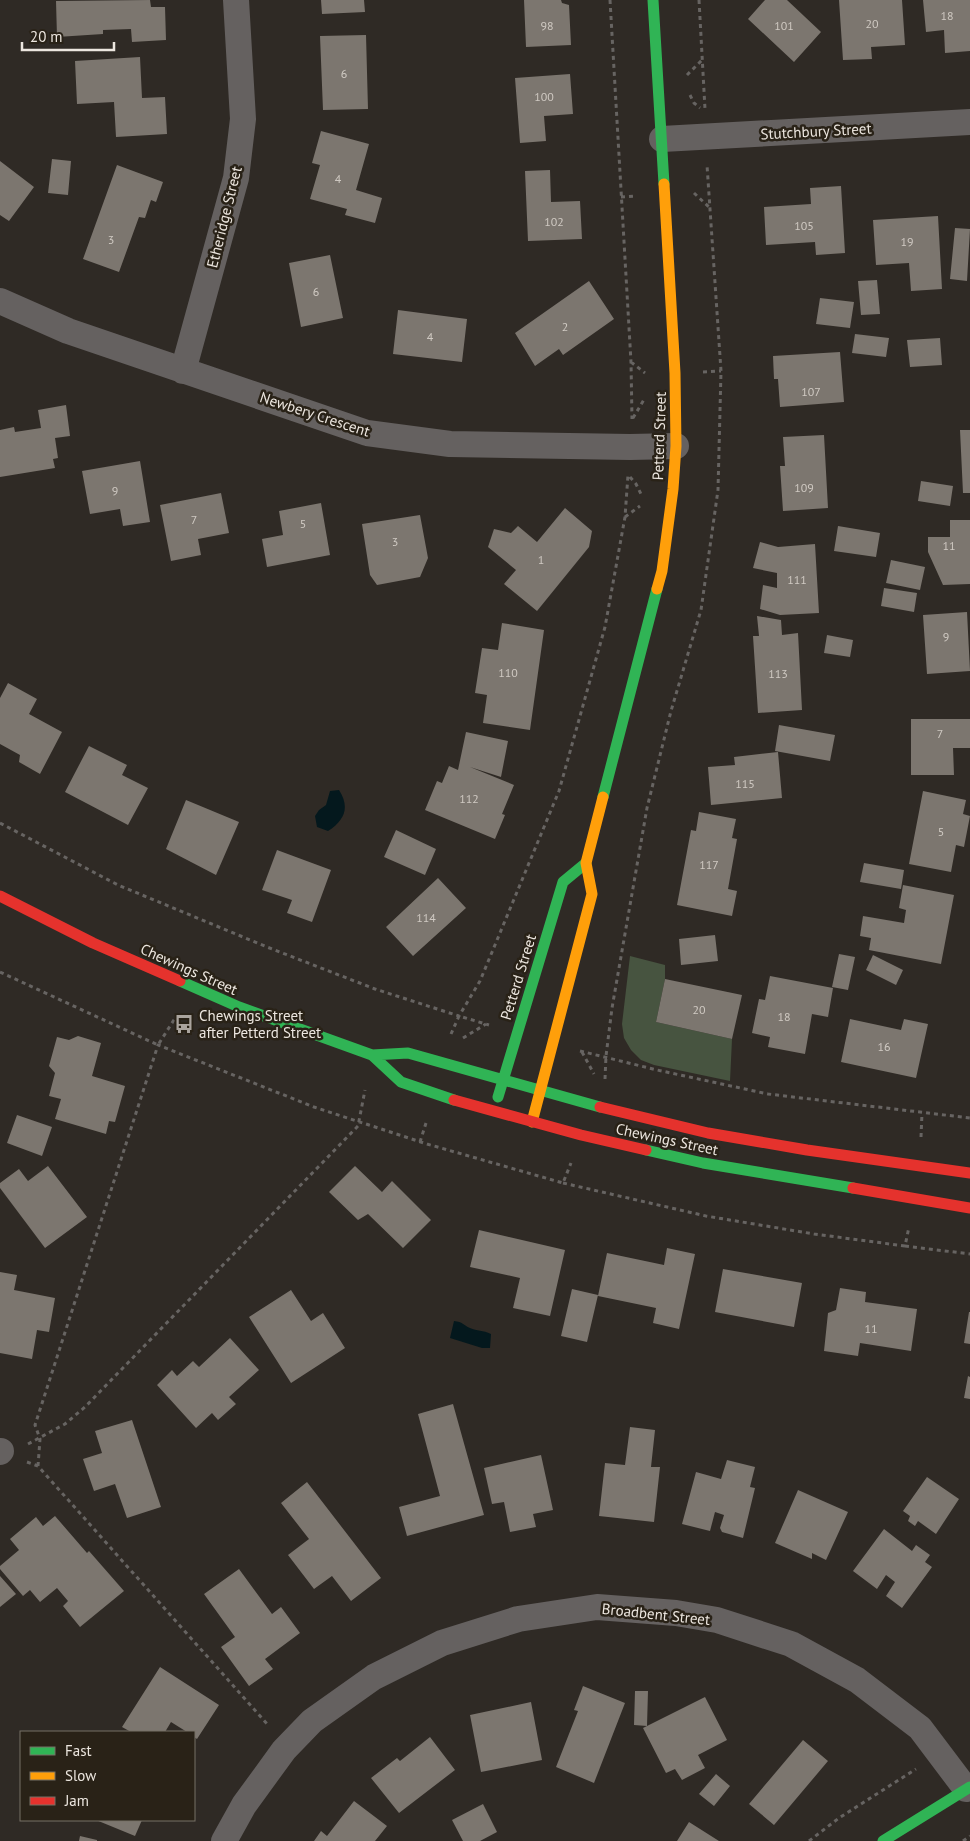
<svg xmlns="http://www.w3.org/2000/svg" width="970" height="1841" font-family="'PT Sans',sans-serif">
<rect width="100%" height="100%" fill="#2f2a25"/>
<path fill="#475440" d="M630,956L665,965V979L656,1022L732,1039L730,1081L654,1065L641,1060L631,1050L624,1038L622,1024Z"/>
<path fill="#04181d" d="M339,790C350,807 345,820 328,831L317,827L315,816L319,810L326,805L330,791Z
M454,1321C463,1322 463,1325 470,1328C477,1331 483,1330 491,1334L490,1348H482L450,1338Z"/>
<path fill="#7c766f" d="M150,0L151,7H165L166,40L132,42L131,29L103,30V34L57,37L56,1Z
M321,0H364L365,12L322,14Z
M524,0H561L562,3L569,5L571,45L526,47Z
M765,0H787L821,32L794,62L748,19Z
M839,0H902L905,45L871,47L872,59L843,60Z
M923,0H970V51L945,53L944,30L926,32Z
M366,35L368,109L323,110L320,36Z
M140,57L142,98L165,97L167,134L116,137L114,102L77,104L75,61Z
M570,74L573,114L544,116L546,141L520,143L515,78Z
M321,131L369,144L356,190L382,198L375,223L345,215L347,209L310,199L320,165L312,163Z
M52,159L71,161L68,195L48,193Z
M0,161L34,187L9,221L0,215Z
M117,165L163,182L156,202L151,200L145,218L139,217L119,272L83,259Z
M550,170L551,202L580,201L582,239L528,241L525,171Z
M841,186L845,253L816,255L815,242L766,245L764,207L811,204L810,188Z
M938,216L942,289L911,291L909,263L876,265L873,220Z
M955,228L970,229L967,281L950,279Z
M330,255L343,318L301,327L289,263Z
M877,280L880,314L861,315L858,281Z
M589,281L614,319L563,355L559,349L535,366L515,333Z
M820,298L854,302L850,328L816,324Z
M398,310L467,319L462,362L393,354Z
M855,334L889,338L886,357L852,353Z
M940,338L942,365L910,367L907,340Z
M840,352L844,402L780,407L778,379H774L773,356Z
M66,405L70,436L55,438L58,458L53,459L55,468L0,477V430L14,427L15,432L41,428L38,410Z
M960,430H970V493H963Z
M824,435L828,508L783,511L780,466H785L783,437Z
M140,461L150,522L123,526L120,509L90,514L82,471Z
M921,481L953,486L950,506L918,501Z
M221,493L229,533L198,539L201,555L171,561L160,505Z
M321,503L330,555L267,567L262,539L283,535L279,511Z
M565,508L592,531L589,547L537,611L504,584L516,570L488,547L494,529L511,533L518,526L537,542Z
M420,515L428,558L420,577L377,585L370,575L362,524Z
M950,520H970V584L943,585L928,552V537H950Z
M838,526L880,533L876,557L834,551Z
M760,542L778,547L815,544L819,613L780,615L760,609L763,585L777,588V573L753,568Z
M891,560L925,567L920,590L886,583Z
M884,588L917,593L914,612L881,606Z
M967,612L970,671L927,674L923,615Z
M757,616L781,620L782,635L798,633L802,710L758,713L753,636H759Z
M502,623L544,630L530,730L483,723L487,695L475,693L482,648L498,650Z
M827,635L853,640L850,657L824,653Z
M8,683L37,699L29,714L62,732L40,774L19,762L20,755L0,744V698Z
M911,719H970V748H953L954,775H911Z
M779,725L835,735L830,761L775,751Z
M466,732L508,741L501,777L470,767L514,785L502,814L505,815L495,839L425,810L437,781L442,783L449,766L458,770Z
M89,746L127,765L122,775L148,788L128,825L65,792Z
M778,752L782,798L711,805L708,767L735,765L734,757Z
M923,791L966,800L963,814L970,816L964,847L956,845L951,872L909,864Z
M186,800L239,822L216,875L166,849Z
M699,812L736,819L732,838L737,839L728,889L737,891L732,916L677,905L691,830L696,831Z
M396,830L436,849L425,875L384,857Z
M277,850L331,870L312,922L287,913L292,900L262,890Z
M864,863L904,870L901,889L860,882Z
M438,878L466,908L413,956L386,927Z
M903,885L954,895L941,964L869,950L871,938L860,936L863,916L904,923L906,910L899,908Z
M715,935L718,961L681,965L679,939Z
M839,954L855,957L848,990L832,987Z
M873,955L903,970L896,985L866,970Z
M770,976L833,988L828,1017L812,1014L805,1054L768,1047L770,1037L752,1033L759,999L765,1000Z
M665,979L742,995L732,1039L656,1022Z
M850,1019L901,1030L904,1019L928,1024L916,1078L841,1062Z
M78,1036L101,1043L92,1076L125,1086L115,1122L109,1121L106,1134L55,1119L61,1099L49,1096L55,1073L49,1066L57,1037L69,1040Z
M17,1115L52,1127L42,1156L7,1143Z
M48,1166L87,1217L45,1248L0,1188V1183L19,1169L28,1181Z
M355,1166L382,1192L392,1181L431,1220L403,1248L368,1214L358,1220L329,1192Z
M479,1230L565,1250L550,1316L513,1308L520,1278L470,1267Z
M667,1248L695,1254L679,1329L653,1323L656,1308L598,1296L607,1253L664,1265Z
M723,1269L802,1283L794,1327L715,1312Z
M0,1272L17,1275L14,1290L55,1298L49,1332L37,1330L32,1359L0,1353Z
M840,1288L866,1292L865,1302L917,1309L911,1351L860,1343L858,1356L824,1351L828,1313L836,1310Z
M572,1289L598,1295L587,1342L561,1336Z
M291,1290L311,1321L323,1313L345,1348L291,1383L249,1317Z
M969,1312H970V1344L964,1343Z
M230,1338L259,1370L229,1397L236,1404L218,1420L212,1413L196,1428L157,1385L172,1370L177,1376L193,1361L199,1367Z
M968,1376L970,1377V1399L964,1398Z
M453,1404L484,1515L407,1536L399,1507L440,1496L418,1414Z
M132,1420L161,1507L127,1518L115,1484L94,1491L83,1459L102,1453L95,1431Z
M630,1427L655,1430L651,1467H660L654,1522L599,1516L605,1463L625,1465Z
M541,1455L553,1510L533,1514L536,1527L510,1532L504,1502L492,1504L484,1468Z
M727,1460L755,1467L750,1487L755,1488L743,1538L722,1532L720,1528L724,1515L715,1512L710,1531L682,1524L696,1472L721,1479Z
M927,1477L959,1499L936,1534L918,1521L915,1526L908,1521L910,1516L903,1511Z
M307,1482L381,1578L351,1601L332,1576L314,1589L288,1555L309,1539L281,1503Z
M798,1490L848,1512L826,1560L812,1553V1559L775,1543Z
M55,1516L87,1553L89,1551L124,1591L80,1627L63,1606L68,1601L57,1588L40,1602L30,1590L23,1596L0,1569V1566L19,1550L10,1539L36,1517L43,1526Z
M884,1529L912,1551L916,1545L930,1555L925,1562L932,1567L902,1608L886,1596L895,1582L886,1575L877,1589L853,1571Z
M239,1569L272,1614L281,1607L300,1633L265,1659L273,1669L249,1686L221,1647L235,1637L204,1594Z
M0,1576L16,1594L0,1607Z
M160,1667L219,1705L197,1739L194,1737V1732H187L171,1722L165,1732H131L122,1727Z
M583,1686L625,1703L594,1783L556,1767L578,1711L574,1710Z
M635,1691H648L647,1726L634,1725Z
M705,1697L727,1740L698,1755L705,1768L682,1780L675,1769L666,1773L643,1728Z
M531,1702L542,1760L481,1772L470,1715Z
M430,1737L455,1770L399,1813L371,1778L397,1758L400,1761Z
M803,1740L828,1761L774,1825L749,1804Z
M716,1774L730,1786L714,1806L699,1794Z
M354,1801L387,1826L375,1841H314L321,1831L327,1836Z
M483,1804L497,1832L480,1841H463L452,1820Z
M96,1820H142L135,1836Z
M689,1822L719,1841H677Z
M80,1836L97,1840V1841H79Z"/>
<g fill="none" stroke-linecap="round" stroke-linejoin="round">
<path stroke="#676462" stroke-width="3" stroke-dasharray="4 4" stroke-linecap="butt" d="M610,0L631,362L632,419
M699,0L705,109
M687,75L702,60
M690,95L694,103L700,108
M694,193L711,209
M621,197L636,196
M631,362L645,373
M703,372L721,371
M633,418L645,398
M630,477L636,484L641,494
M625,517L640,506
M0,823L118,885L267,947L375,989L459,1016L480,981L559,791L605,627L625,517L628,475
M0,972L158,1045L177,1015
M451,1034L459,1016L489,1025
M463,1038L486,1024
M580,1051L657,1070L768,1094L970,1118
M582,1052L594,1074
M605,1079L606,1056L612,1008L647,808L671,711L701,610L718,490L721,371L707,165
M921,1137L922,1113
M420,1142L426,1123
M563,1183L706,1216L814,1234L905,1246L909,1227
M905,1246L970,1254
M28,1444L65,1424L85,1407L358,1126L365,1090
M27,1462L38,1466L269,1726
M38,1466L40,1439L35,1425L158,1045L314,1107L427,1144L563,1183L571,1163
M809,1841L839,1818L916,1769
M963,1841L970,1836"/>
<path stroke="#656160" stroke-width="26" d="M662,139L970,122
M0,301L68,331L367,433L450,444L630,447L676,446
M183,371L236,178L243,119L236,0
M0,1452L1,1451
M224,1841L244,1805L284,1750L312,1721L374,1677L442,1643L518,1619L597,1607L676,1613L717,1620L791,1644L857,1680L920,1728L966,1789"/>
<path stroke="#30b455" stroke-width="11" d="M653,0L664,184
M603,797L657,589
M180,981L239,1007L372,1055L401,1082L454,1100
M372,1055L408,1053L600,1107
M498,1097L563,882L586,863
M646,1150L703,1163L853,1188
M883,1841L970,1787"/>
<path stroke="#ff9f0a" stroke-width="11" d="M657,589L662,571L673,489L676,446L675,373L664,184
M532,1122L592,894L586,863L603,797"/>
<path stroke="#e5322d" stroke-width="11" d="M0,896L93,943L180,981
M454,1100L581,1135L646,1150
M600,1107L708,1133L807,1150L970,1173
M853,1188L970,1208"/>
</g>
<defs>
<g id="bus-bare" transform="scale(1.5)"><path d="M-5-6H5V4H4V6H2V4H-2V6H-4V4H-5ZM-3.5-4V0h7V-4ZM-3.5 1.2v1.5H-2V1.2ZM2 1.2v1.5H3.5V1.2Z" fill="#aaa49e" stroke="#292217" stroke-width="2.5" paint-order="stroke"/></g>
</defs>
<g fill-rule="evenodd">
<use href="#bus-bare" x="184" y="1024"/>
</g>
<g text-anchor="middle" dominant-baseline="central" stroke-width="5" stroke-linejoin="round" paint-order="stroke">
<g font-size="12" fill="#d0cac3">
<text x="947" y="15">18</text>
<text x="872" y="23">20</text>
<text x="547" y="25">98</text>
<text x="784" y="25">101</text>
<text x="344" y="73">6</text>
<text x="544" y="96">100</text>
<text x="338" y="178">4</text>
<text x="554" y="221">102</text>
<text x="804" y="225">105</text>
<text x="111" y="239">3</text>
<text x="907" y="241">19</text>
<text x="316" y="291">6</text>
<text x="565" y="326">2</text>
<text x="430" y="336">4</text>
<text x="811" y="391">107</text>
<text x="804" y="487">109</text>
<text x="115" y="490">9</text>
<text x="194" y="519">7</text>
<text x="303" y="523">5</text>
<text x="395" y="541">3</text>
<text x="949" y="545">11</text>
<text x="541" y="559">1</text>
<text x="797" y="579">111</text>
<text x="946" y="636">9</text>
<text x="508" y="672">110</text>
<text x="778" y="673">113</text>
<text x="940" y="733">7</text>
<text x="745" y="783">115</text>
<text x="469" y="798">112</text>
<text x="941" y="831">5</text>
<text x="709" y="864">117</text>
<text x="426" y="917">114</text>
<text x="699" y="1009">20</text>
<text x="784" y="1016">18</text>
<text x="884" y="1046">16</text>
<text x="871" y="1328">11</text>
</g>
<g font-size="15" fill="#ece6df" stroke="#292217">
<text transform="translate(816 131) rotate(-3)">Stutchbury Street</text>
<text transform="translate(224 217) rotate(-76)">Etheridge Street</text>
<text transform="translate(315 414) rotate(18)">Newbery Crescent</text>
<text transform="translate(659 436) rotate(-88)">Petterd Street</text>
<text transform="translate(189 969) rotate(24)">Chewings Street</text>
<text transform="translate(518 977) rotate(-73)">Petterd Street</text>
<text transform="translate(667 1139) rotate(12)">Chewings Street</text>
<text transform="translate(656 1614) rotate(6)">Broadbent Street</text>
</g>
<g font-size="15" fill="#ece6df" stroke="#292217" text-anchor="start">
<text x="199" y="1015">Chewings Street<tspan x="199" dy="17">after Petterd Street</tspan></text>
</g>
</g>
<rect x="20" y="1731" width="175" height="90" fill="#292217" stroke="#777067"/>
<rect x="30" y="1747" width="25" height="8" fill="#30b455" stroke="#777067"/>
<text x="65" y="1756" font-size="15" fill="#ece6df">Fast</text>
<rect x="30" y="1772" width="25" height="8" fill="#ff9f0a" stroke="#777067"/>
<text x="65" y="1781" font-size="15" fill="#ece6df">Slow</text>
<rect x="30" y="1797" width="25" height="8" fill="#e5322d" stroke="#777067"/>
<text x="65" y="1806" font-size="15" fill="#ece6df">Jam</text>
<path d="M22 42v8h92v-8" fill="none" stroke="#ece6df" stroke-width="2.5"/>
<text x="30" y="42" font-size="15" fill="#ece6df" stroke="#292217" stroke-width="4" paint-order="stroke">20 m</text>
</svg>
═══
*Task instructions*.
The answer must be a single number: the count of lines in the records above that contain the word "Chewings".

*Response to this exercise*.
3